George Packer Chosen to Write Bio of Richard Holbrooke
The career of former Asia Society Chairman Richard Holbrooke, who died last December at the age of 69, will be the subject of a book by New Yorker staff writer George Packer, who wrote a lengthy profile of Holbrooke for the magazine in 2009.
In a career spanning nearly five decades Holbrooke became one of America's most prominent diplomats, starting with his tenure as a young State Department official in Vietnam during the Johnson administration and ending with his service as special envoy to Afghanistan and Pakistan for President Obama. He served as Asia Society's Chairman from 2002 until the Obama appointment in early 2009.
Holbrooke's widow, Kati Marton, is giving Packer exclusive access to the voluminous archive Holbrooke had amassed documenting his life's work, apparently in the hopes of one day writing a memoir.

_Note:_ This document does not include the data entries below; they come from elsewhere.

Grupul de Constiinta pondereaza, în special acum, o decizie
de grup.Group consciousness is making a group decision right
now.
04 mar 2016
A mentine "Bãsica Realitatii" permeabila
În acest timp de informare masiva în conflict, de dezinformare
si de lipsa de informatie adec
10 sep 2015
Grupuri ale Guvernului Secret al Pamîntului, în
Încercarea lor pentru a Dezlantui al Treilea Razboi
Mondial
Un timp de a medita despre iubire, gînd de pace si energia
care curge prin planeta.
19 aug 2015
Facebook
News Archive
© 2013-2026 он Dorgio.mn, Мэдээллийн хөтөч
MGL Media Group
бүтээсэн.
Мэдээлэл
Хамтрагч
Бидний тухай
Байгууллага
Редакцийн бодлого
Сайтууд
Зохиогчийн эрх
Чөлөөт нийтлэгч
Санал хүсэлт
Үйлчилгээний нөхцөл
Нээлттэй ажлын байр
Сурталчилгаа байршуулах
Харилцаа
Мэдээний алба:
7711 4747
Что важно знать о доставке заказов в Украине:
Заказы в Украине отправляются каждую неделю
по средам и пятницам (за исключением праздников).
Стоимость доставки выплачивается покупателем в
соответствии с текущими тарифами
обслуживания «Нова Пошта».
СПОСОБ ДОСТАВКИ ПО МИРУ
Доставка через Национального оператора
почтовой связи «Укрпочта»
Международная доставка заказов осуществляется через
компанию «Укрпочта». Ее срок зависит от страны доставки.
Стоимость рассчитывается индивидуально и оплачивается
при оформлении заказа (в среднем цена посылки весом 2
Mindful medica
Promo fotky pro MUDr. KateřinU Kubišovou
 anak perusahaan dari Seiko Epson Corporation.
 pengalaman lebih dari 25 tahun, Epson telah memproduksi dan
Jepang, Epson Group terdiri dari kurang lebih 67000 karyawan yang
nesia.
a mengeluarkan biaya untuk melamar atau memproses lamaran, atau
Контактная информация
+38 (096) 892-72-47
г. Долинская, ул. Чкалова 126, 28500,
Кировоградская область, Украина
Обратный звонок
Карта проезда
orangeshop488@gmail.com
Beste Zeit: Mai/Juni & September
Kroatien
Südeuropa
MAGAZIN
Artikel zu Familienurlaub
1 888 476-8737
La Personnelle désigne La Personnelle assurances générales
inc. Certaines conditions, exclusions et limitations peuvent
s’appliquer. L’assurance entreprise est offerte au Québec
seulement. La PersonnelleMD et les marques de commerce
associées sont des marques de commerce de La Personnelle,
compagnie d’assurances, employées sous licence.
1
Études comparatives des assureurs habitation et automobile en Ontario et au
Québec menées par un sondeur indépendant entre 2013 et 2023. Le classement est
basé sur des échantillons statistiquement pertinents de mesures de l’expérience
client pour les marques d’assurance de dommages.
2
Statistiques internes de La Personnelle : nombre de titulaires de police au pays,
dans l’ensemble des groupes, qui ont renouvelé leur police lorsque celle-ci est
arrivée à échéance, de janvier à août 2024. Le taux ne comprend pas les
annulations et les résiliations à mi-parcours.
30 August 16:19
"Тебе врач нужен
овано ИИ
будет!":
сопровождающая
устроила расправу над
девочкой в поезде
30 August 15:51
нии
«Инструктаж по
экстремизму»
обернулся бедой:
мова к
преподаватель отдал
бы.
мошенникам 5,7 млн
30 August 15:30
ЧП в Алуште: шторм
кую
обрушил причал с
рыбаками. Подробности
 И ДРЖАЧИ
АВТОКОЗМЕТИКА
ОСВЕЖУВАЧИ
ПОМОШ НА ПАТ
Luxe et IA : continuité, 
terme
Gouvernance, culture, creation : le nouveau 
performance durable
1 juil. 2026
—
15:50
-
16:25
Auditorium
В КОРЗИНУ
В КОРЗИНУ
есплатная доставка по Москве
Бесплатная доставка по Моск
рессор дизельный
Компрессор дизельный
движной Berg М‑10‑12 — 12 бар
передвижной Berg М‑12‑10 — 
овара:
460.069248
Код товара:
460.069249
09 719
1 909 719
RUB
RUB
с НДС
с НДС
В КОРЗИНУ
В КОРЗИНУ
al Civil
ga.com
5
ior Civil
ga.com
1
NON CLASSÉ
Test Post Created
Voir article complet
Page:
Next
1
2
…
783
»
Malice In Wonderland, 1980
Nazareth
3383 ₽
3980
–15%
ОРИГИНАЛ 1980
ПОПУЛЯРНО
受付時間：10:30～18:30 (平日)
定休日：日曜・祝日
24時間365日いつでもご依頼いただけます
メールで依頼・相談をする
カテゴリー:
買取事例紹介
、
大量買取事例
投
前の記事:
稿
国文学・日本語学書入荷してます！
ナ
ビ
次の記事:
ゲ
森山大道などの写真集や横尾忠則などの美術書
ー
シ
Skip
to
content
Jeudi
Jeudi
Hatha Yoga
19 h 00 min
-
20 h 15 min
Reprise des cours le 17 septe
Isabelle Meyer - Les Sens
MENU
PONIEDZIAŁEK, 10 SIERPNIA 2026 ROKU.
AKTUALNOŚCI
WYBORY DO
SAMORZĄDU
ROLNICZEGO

Packer, whose book about the early phase of America's war in Iraq, The Assassin's Gate, was a finalist for the 2005 Pulitzer Prize, intends the new book to double as a history of American foreign policy over the last 50 years. As he said of Holbrooke to the New York Times yesterday, "He had such an outsized life that connected with so many important periods of recent American history."
The book is scheduled for publication by Alfred A. Knopf in 2016.